平成10年度少年の主張美濃加茂市大会から

「きれる」を本来の意味にもどしたい
最優秀賞 西中学校 橋爪夢乃さん

 「以前は(きれる)という言葉は、頭がよくまわり、物事を的確に判断できる人をさしていた。しかし、現在では宴vッツン鰍キることに使われるようになってしまった」という記事を、最近新聞で目にしました。私は、はっとさせられました。
 中学生である私の生活の中で、この「きれる」という言葉はごく日常的にとびかっています。それも、やっぱりこの新聞に書かれていたとおりの(プッツン)するという意味での使い方です。「そんなことをいうと、きれるぞ!」「あいつがあんなこというから、もう今日はきれちゃいそうだったよ」
 わたしたちは、この(きれる)を軽い冗談のつもりで使っています。笑いながら言っていることがほとんどです。でも、冷静に考えてみると、この(きれる)という言葉にはとても冷たいものを感じます。針で刺すような鋭い攻撃的な印象を受けるのは私だけでしょうか。
 今、新聞には目を疑いたくなるような中学生の(きれる)事件が次々と伝えられています。友達とけんかをして、あげくの果てには殺してしまう。親や先生をも殺してしまう。お年寄りをねらって、暴力をふるってむりやりお金を盗む…。こうしたひとつひとつの事件は、今の私にはよく理解できない部分があります。
 しかし、じっくりと自分自身を見つめ直してみると、私にもよく似たことがあります。先日、夕食が終わってゴロゴロとしている私が、母にお風呂に入るように言われたときもそうでした。注意をしてくれた母に対して、私は「わかっとる!うるさい!」と強く反発しました。その口調は、とてもつんつんしていました。心の中では、母の言うことはよくわかっていました。しかし、その時の私は、イライラとした感情を押さえきれませんでした。先ほどの事件と、全く同じです。
 では、なぜ私たち中学生が、こんなにも自分の感情を抑えきれない行動に出てしまうのでしょうか。
 私たちは、今、欲しいものなら何でも手に入る時代に生きています。携帯電話だって持っている中学生はそんなに珍しくありません。遊び相手がいなくても、テレビゲームがあればそれなりに一人でも楽しい時間ができます。おなかがすけば、どんなに遅くてもコンビニで手に入ります。しかし、こうした一見便利で「楽園」のような今の私たちの生活には、何かが欠けているような気がします。

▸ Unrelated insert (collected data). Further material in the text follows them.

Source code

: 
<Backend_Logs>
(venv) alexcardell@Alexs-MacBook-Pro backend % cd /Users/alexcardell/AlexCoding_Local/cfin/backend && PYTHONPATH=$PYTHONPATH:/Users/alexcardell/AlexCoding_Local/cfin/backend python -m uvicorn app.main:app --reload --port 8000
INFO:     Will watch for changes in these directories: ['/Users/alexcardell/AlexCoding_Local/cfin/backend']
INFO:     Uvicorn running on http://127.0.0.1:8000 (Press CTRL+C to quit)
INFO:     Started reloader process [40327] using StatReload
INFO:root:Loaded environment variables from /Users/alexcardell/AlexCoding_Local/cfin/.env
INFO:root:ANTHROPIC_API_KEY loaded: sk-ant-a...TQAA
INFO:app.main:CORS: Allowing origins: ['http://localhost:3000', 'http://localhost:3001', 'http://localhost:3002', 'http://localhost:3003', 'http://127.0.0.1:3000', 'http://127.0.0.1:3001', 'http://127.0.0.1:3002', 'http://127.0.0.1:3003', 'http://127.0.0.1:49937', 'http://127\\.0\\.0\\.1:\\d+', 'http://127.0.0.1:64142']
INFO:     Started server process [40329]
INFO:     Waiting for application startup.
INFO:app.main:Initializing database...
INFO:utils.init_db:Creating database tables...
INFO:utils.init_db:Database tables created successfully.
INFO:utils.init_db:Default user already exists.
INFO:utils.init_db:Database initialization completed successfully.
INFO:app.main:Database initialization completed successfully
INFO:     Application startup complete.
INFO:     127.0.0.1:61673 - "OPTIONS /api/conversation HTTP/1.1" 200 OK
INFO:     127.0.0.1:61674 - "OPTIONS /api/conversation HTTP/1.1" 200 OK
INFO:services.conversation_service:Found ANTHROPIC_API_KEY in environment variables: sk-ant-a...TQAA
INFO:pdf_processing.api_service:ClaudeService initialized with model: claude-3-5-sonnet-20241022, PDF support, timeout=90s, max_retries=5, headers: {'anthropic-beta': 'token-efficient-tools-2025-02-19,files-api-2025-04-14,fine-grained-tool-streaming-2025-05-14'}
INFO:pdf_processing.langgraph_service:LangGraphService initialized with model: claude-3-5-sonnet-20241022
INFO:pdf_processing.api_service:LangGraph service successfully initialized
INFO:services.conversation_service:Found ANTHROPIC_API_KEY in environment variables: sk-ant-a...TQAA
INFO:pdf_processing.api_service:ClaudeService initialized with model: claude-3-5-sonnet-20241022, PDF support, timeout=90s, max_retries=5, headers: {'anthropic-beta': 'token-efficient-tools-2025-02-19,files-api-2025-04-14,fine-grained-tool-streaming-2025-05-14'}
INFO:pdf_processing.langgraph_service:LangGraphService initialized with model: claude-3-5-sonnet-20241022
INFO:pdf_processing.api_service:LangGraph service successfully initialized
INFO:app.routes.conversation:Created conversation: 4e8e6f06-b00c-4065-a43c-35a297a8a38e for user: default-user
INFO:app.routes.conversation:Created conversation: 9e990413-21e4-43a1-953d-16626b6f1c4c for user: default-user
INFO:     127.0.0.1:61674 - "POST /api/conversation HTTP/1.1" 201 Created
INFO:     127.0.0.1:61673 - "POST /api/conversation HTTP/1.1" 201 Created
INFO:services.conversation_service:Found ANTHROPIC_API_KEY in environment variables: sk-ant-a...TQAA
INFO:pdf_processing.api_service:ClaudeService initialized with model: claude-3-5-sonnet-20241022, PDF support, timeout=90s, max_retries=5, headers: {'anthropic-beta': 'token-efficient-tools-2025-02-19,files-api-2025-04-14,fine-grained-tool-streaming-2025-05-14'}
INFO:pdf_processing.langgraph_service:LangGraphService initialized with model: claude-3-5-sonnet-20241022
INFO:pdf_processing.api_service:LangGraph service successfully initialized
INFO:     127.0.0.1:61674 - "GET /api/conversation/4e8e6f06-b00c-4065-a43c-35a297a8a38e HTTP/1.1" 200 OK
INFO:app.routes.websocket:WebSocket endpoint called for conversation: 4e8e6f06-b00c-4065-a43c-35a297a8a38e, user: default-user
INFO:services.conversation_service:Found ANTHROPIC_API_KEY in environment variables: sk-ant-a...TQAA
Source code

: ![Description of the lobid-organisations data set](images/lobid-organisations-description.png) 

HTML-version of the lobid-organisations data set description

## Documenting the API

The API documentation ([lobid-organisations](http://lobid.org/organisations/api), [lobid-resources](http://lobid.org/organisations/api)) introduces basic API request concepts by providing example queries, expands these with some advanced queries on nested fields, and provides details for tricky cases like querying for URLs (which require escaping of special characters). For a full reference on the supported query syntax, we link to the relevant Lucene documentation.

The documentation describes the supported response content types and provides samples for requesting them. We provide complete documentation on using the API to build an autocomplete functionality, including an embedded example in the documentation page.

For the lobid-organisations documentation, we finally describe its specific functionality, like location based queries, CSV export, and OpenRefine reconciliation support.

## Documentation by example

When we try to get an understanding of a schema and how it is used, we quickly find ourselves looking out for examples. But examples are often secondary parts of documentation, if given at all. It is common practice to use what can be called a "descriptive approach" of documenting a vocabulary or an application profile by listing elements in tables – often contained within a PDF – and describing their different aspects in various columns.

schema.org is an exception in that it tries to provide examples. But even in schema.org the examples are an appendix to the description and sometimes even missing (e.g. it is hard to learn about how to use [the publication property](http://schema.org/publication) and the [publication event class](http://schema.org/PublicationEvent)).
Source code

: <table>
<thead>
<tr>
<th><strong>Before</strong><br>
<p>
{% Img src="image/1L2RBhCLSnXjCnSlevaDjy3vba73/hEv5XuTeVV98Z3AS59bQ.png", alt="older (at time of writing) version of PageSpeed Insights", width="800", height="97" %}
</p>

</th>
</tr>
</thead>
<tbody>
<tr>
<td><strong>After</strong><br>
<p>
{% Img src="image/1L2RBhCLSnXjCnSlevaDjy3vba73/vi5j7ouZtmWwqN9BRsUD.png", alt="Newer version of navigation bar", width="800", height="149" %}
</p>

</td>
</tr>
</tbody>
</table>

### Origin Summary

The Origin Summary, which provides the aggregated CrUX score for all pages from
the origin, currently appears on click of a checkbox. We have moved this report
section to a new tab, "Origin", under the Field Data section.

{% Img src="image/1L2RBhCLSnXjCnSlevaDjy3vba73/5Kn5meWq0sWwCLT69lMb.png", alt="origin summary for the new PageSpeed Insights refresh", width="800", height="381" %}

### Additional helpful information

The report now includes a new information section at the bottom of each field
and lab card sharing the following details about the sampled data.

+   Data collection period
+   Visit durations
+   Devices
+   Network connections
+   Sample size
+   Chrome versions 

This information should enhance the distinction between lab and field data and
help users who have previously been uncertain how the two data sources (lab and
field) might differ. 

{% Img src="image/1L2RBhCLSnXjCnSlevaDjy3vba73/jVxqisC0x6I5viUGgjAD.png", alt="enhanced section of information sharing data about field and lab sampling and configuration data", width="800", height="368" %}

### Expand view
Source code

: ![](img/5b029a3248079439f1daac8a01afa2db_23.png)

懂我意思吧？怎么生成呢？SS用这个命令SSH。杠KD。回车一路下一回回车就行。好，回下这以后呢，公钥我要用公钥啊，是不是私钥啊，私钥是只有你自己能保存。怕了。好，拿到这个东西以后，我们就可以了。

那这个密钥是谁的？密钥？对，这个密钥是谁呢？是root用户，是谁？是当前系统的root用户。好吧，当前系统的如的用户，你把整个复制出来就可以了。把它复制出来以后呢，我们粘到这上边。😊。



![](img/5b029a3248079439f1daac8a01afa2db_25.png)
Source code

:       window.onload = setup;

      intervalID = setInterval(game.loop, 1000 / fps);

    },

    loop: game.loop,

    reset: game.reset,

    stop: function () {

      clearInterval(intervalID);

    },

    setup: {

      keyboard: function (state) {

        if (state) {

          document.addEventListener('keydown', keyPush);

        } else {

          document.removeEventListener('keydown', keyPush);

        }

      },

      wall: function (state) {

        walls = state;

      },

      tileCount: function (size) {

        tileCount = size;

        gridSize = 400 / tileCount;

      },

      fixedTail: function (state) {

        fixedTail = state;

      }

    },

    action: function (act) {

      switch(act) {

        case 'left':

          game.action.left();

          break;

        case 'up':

 私は、家族といろいろな話をします。一日のできごとを話しながら、言いたいことを思う存分しゃべっています。時にはけんかもします。でも、気分的にすっきりとします。しかし、中には親が仕事で忙しくて、親と顔もあわせないという友達もいます。夕飯をいつも一人で食べている子もいるということを聞いたことがあります。そういえば、学校でも時間に追われて、ゆっくりと友達や先生と会話をする時間が少なくなってきているような気もします。こうした中で、私たちはさびしさやイライラした気持ちを心にためています。それが、他人から見たら「ちょっとしたこと」と思えるようなことにも、腹をたててしまう原因になっていると思います。
 実は、私たちは今、お金では買うことができない「やさしさ」に飢えています。友達や家族や先生の「あたたかさ」を求めています。新聞に載るような事件を起こした子たちだって、きっと心の中で「助けてくれ!」と叫んでいたと思います。どうにも止められない自分の感情を、だれかに止めてほしかったのだと思います。
 「プラス思考」という言葉があります。私は今、このプラス思考でいこうと思っています。腹をたてる前に、周りの人たちのよいところをたくさん見つけていく生き方をしていきたいと思います。友達にいやなことを言われても、「そうか、あんな見方もできるんだ」という考え方ができたらと努力しています。それが、私自身が本来の意味の「きれる人」に近づくスタートになるような気がしています。